Experiential Field: In worship, in service, in community we experience Christ.

So, how do we experience Christ? How do we help others experience Christ? And especially for those of us who struggle to experience Christ (or for whom the usual definitions of experiencing Christ do not make sense), how do we invite them (ourselves) to continue the journey toward Easter? Even a great soul like Mother Teresa came to say: "I am told God lives in me -- and yet the reality of darkness and coldness and emptiness is so great that nothing touches my soul."

So, in the grand scheme of things, who do we say that Christ is?

Saturday, March 5, 2011

First Sunday of Lent, March 13

First Sunday of Lent – March 13

Mark 12:28-34
One of the scribes came near and heard them disputing with one another, and seeing that he answered them well, he asked him, ‘Which commandment is the first of all?’ Jesus answered, ‘The first is, “Hear, O Israel: the Lord our God, the Lord is one; you shall love the Lord your God with all your heart, and with all your soul, and with all your mind, and with all your strength.” The second is this, “You shall love your neighbor as yourself.” There is no other commandment greater than these.’ Then the scribe said to him, ‘You are right, Teacher; you have truly said that “God is one, and besides God there is no other”; and “to love God with all the heart, and with all the understanding, and with all the strength”, and “to love one’s neighbor as oneself”,—this is much more important than all whole burnt-offerings and sacrifices.’ When Jesus saw that he answered wisely, he said to him, ‘You are not far from the kingdom of God.’ After that no one dared to ask him any question.

“Dream, Think, Be, Do”

To “Dream” is to Love with the heart. To love with the heart is often to give oneself over.

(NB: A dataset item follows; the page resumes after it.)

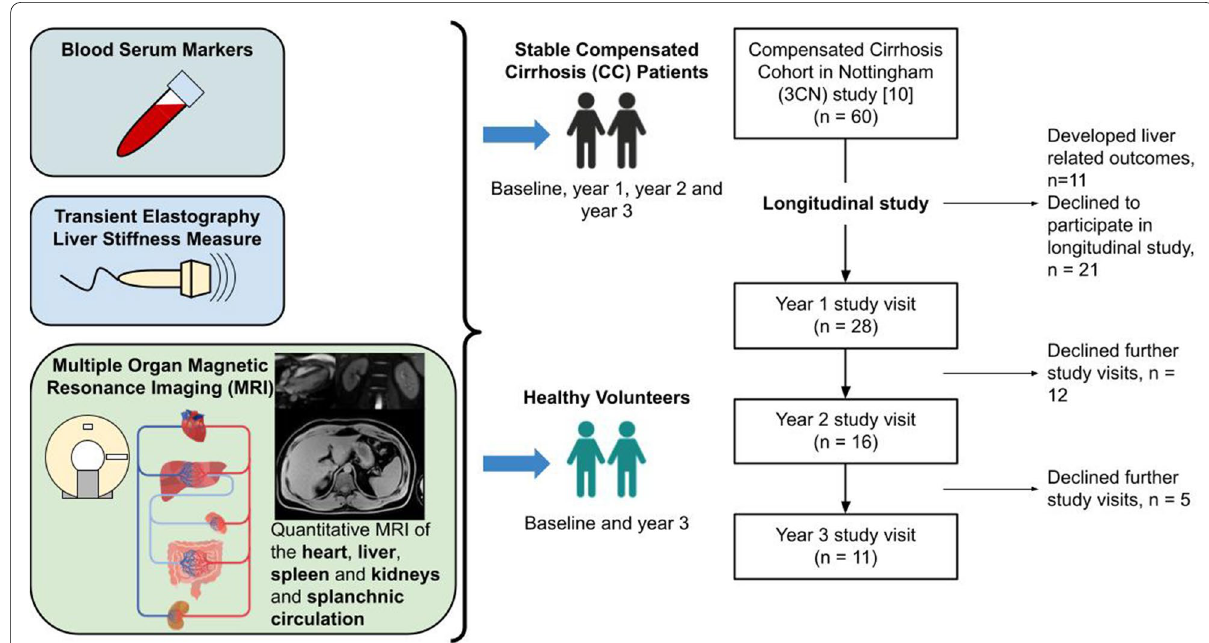
Fig. 1 Schematic of the study and consort diagram. Schematic of blood markers (MELD, UKELD, APRI, FIB4, ELF), Fibroscan ® LSM, and multiparametric magnetic resonance imaging (volume, T1-mapping, blood flow, perfusion) of the liver, spleen and kidneys, and cardiac index. Illustration of healthy volunteers (HV) and compensated cirrhosis (CC) patients studied longitudinally as indicated by consort diagram. MELD Model for end-stage liver disease, UKELD United Kingdom model for end-stage liver disease, APRI Aspartate aminotransferase to platelet ratio index, FIB4 Fibrosis-4, ELF Enhanced liver fibrosis, LSM Liver stiffness measure, TE Transient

For us as followers of the Way, to love with the heart is to give ourselves over to the journey. Too often we want to map out the whole itinerary, start to finish with no surprises. To give ourselves over to the journey means to dream open-endedly. It means to follow without knowing.

At the beginning of this Lenten journey, though we know its end is ultimately Easter, it means to dream of a journey that we don’t fully know. We are invited to entertain uncertainty. “I don’t know” is also a statement of faith. This is not a case of the blind leading the blind. It is a proclamation of faith that ultimately God will guide us, no matter how confused we seem to be! It is also not that we give ourselves to irrational behavior, but to admit that our best rationality still cannot grasp the depths of God.

We experience the overwhelming awe of God when we admit the limits of our won knowledge.

Yvette Flunder preaches powerfully on the gift of not knowing:  http://www.youtube.com/watch?v=oXtE7zmN5MM

This is a clip from the DreamThinkBeDo study and I want to run at least part of it on Sunday.